Directions – Read through the lines below for the string "Example" and copy each one that has it.

Information supplied –
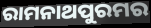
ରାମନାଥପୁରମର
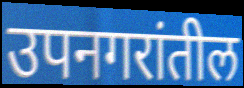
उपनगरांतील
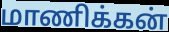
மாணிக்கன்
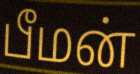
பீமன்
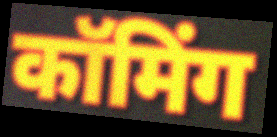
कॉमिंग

---

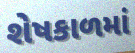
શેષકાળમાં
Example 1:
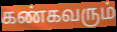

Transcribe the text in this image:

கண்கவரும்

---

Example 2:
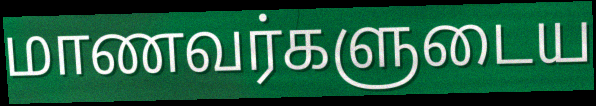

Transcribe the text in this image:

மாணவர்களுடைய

* * *

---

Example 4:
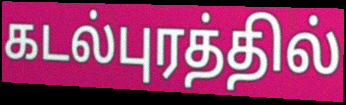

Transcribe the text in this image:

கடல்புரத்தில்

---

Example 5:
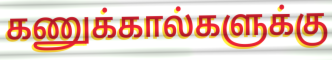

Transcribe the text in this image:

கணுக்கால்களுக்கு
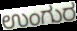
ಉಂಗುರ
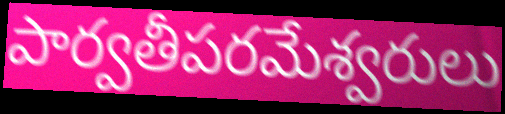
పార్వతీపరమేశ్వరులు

Solution –
Example 1:
Example 2:
Example 4:
Example 5:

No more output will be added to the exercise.